Une alliée précieuse au jardin
L'ortie est indispensable dans un jardin biologique. Ses feuilles permettent de fabriquer un purin très efficace qui renforce les plantes, chasse les pucerons et stimule la vie du sol. Pour 10 litres d'eau, 1 kilogramme d'orties fraîches suffit : laissez macérer quelques jours, remuez quotidiennement, et vous obtiendrez un puissant engrais pour vos plantes. Dilué et versé ou pulvérisé, il agit comme un engrais naturel et un produit phytosanitaire. Vous pouvez également préparer une infusion à froid. Pour cela, mettez des orties coupées dans un récipient rempli d'eau et laissez reposer pendant une journée. Son effet est moins puissant que celui du purin, mais son odeur est également moins forte. L'extrait à froid convient comme engrais foliaire et peut également être utilisé pour les plantes d'intérieur, par exemple. Les orties sont également imbattables comme accélérateurs de compost : leur teneur élevée en azote stimule tout processus de décomposition.
Habitat pour les papillons et autres insectes
Peu de plantes sont aussi importantes pour les papillons de notre faune locale que l’ortie. De nombreux papillons diurnes colorés, dont le paon du jour (Aglais io), la petite tortue (Aglais urticae), le vulcain (Vanessa atalanta) et le papillon C (Polygonia c-album) pondent leurs œufs de préférence sur ses feuilles, car leurs chenilles se nourrissent presque exclusivement de feuilles d'ortie. Ils ont tous besoin de l'ortie pour survivre. Les plantations denses d'orties abritent également des pucerons et tous les insectes utiles : coccinelles, chrysopes, syrphes, acariens prédateurs et punaises prédatrices, qui s'en nourrissent. Ces petits animaux y trouvent refuge lorsque vous nettoyez vos plates-bandes et reviennent généralement l’année suivante. En laissant des orties dans votre jardin, vous créez donc un refuge pour les papillons et de nombreux autres insectes.

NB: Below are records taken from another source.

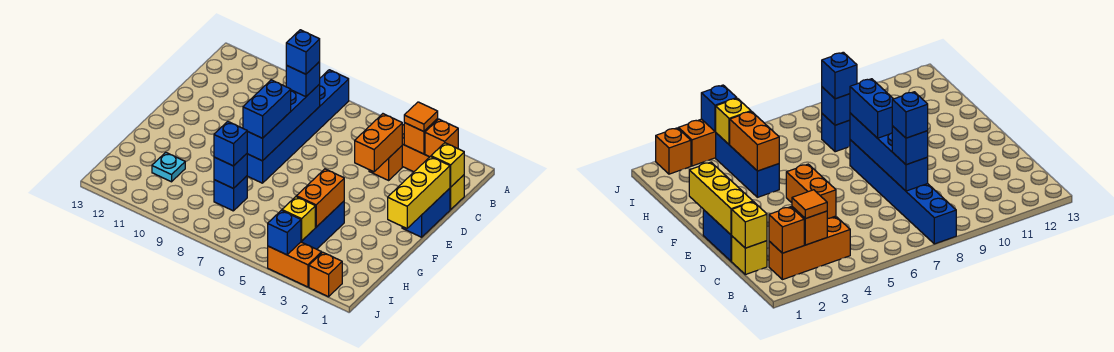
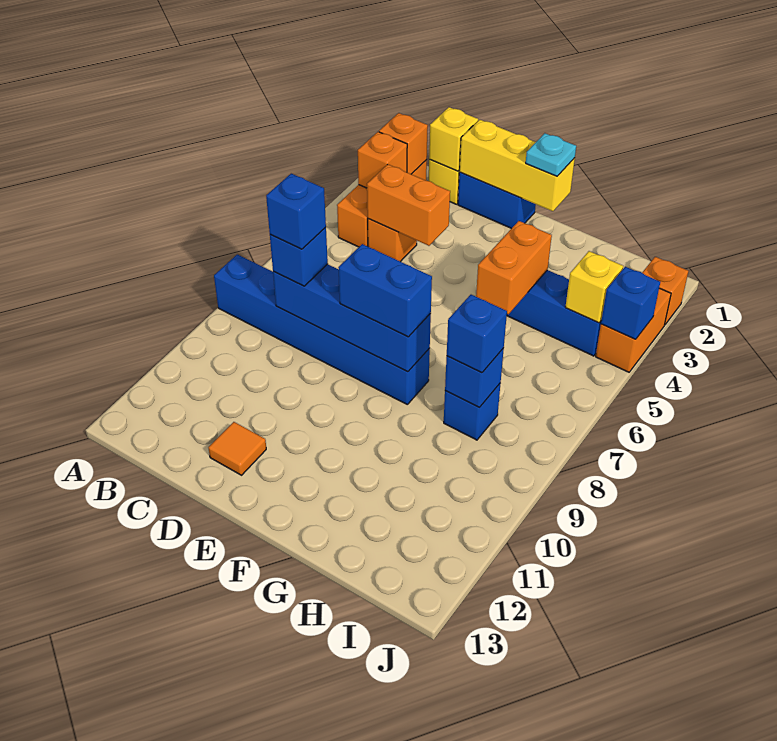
orange 1x1 tile [404,102,438,132] -> orange 1x1 tile moved to [208,422,266,475]
orange 1x2 brick [297,169,344,227] -> orange 1x2 brick turned to [476,221,552,314]
cyan 1x1 plate [152,152,185,182] -> cyan 1x1 plate moved to [526,133,576,176]

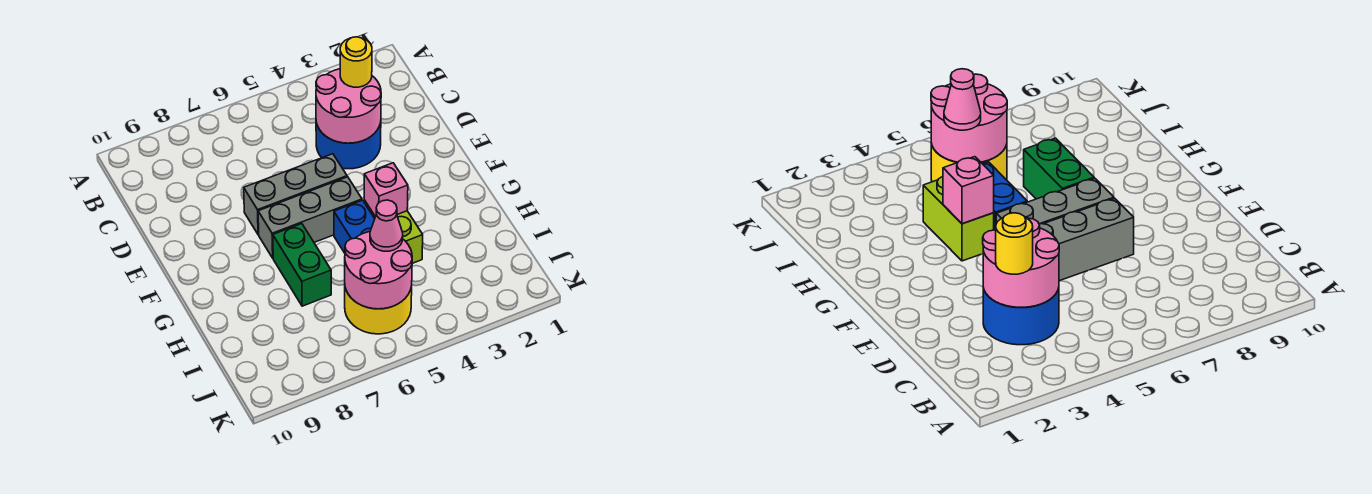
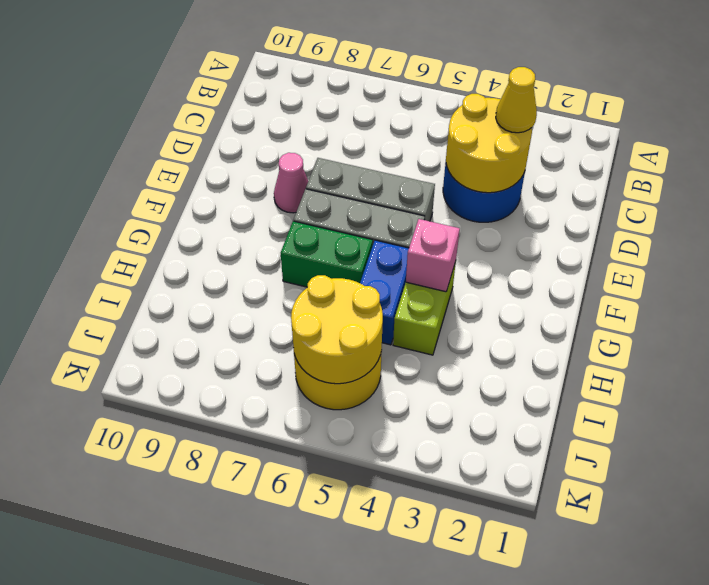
pink 2x2 round brick [316,69,381,143] -> yellow 2x2 round brick [446,94,532,193]
yellow 1x1 round brick [340,37,372,87] -> yellow 1x1 cone [496,67,537,133]
green 1x2 brick [273,224,331,306] -> green 1x2 brick turned to [281,221,373,287]
pink 2x2 round brick [345,232,412,309] -> yellow 2x2 round brick [291,275,383,384]
pink 1x1 cone [370,200,403,251] -> pink 1x1 cone moved to [274,153,308,213]

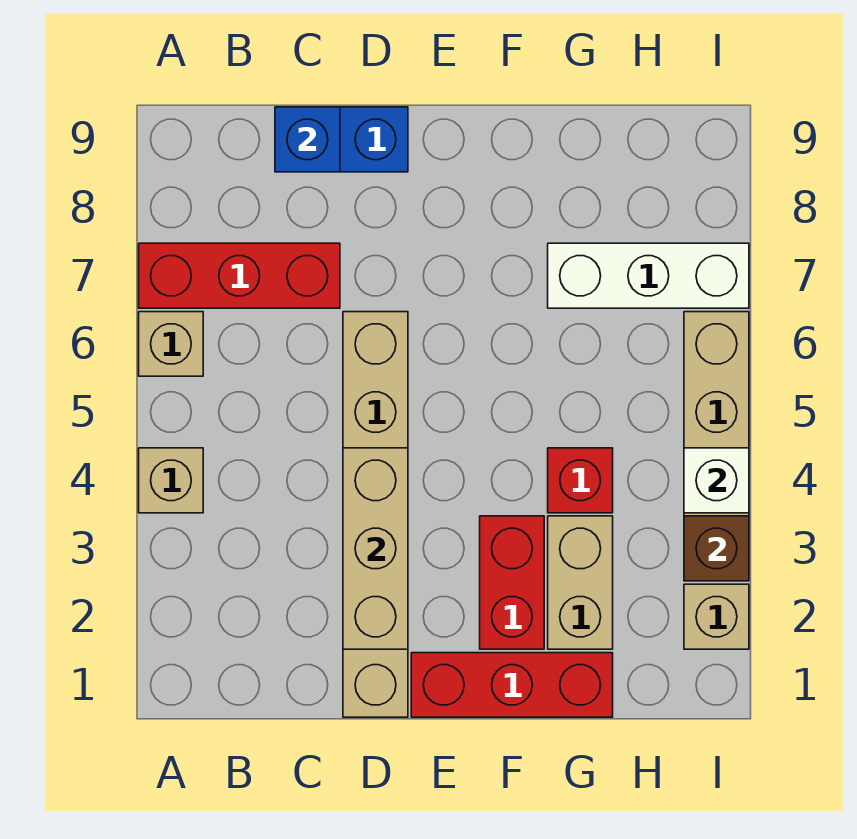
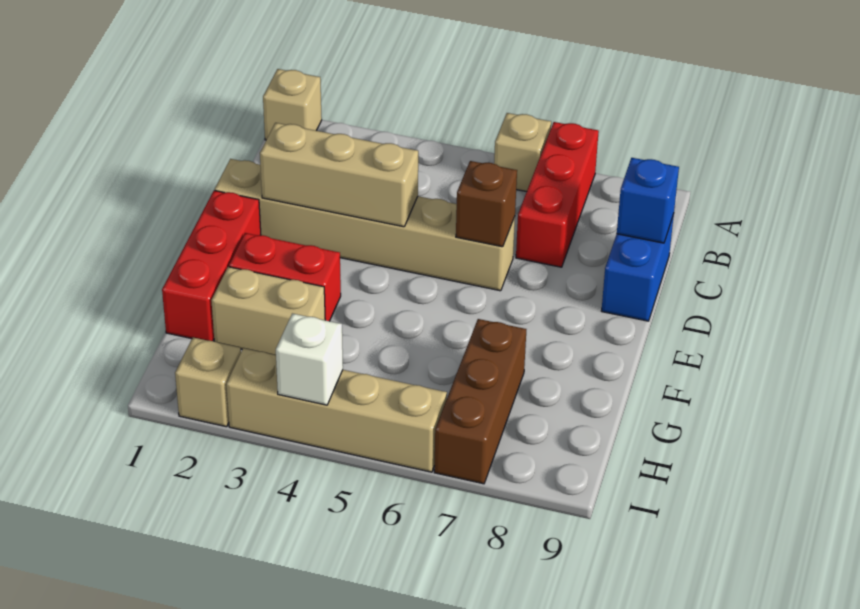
tan 1x1 brick [139,448,203,513] -> tan 1x1 brick moved to [263,69,322,140]
red 1x1 brick [548,448,613,513] -> none
white 1x3 brick [548,243,749,308] -> brown 1x3 brick [434,319,526,484]
brown 1x1 brick [684,516,749,581] -> brown 1x1 brick moved to [456,161,517,247]

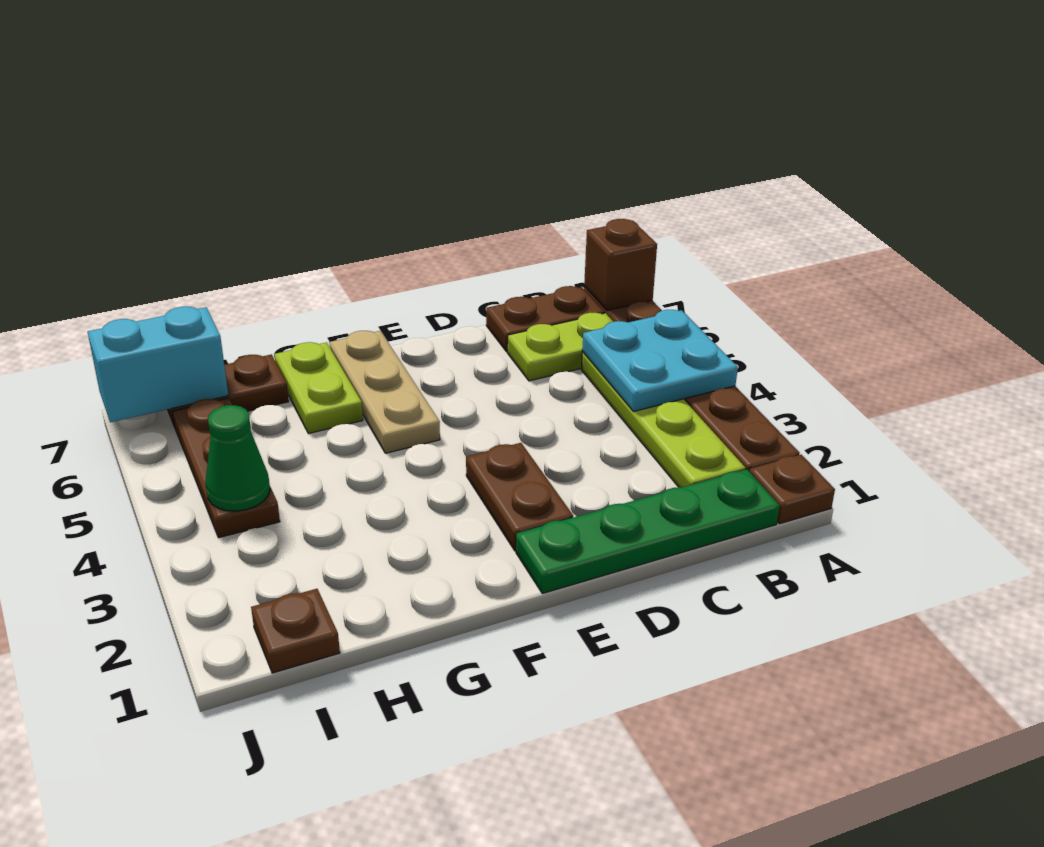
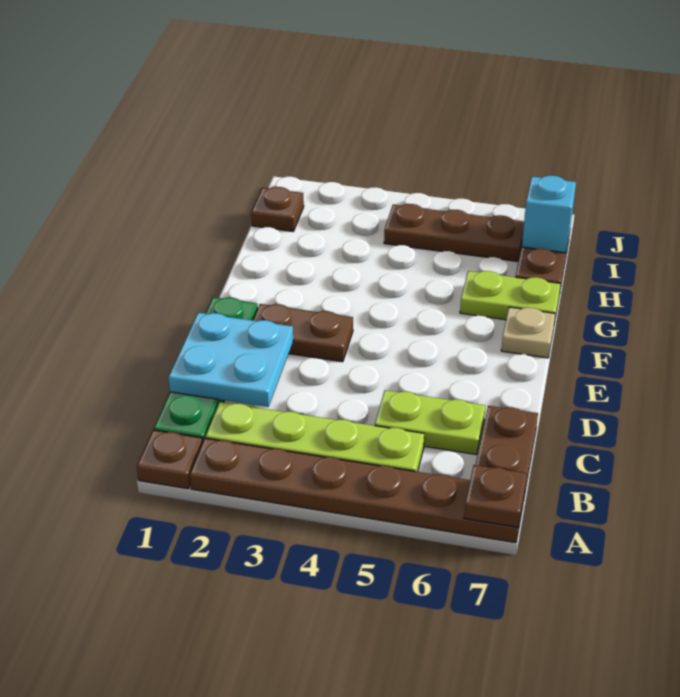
cyan 2x2 plate [582,310,738,412] -> cyan 2x2 plate moved to [168,313,293,407]
brown 1x1 brick [584,219,657,310] -> brown 1x1 plate [464,465,527,527]
lime 1x2 plate [507,313,613,381] -> lime 1x2 plate turned to [375,390,485,455]
tan 1x3 plate [329,331,440,453] -> tan 1x1 plate [501,307,556,358]
green 1x1 cone [205,405,270,511] -> none
cyan 1x2 brick [88,307,228,422] -> cyan 1x1 brick [522,175,576,253]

Photo : les chenilles du paon du jour se nourrissent presque exclusivement de feuilles de grande ortie.
L'ortie : plus une bénédiction qu'une malédiction
Qu'elle soit utilisée comme plante médicinale, légume sauvage, fibre textile, aide au jardinage ou pâture pour les papillons, l'ortie est une plante aux nombreuses vertus. Son aspect piquant est trompeur : en réalité, elle est un cadeau de la nature qui nous apporte santé, saveur, durabilité et biodiversité. Si vous ne la considérez pas comme une mauvaise herbe à combattre, mais plutôt comme une ressource précieuse, vous enrichirez non seulement votre cuisine et votre pharmacie familiale, mais vous contribuerez également à la protection de l’environnement et à la biodiversité.